祭りの朝の中で、僕たちは声を潜めて集まった。
チイロが言う。
「今日の目標。誰も死なせない」
ミサキが続ける。
「苦しくなった人を見逃さない」
ミナトが言う。
「同期を監視する。盤上は勝つ」
レイカが言う。
「物語は閉じる。現実へ戻す」
トウタが言う。
「ミームで空気を流す。変なスレは立てない」
「本当に?」
アスミが刺す。
「本当に。今日は安全ワード優先」
ハザマが言う。
「手続きと導線を固定します。
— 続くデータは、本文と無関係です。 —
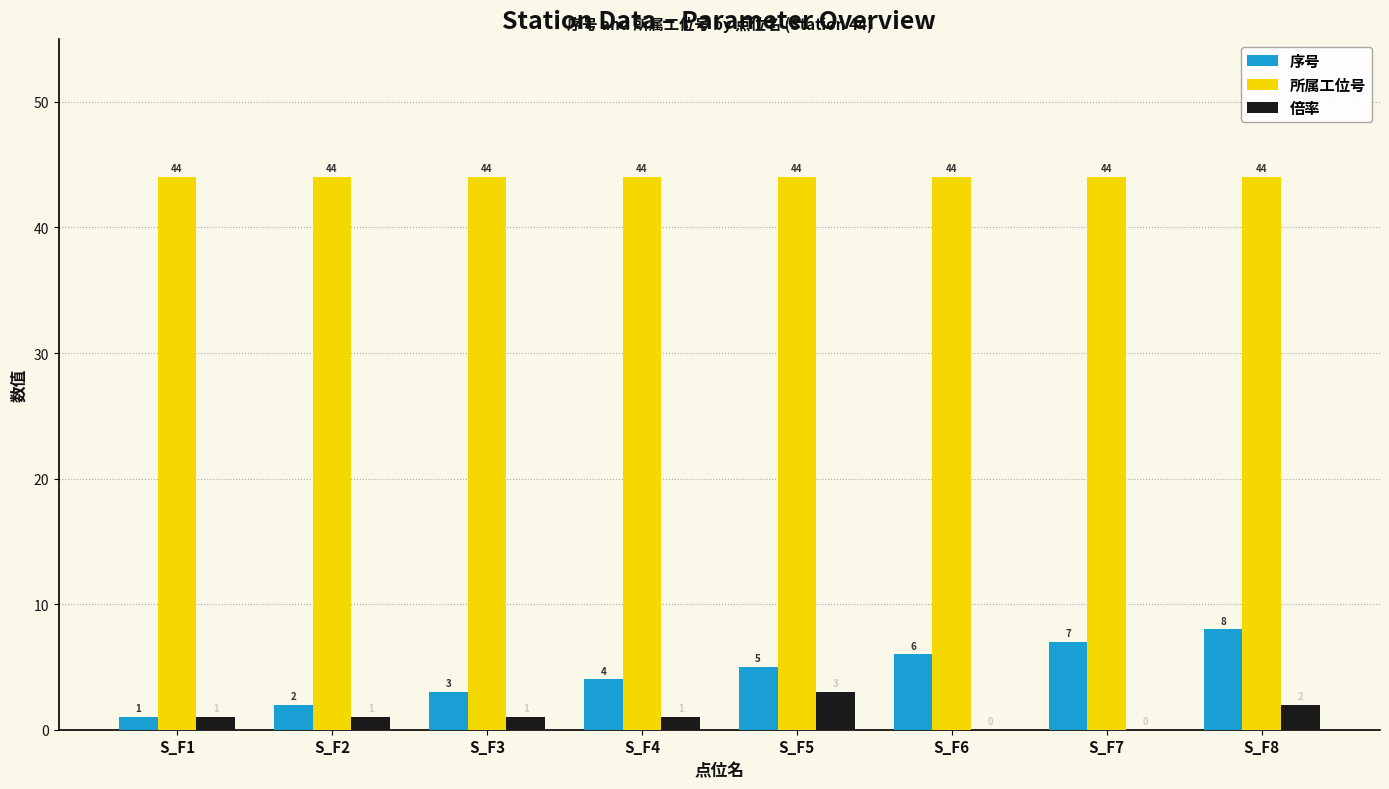

Which series has the largest total across all categories?

所属工位号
会長の暴走は必要範囲で許容します」
「許容って何ですの!?」
サツキが反応する。
チイロが笑う。
「サツキ会長は?」
サツキは胸を張った。
「止める時は止めます! 楽しむ時は全力で楽しみます! そして、最後は全員で笑って終わりますわ!」
最後に、アスミが少しだけ目を伏せた。
ヒカルの家。
黒い本。
昭和のアスミ。
アキラ。
リツコ。
リリ。
全部がまだ、彼女の中にある。
それでも、彼女は手を重ねたまま言った。
「私は、安全監査。危険なら止める。選ばせない状況を作る。……あと、COEは必要最低限でやる」
「最後、逃げ腰」
チイロが言う。
「うるさい」
僕は、自分の手の上に重なった全員の手を見た。
軽い手もある。
硬い手もある。
震えている手もある。
それぞれ違う。
でも、今だけは同じ一点を向いている。
「行こう」
僕は言った。
「DAY2を越える。十五時を越える。誰も帰れない物語にはしない」
全員の手に、少しだけ力が入る。
そして、サツキが空気を吹き飛ばすように叫んだ。
「双灯祭DAY2! 勝利角、最大仰角ですわ!」
「声が大きい!」
アスミが叫ぶ。
中庭の端で、僕たちは笑った。
笑えた。
それだけで、まだ大丈夫だと思えた。
ステージでは、次の企画紹介が始まっている。
COEの看板が開き、盤上干渉戦の実況席にスタッフが走り、講堂ではレイカの舞台衣装が運び込まれ、空では紅華のバルーンが出口を塞がない高さで揺れていた。
双灯祭DAY2。
昨日より明るく。
昨日より楽しく。
昨日より安全に。
昨日より油断なく。
僕たちは、それぞれの持ち場へ歩き出した。
DAY2の開幕セレモニーは、表向きにはただの学園祭の挨拶だった。
昨日の感謝。
今日の予定。
COEの宣伝。
盤上干渉戦と演劇の紹介。
そして十五時の特別企画への案内。
けれど僕たちにとって、あれは別の意味を持っていた。
サツキは、全校生徒の前で出口を宣言した。
怖くなったら離れていい。
苦しくなったら休んでいい。
退出は失敗ではない。
帰れることが、祭りの成功だ。
その言葉は、御影シオンの仕様書より強かった。
専門用語ではない。
技術的な制御でもない。
でも、全員の記憶に残る。
だから効く。
DAY1の天使は、二日間を始めるために降りてきた。
DAY2の天使は、二日間を終わらせるために立っていた。
十五時はまだ遠い。
けれど、僕たちはもう一つ、条件を書き込んだ。
誰も帰れない物語にはしない。
双灯祭DAY2は、ここから本当に始まる。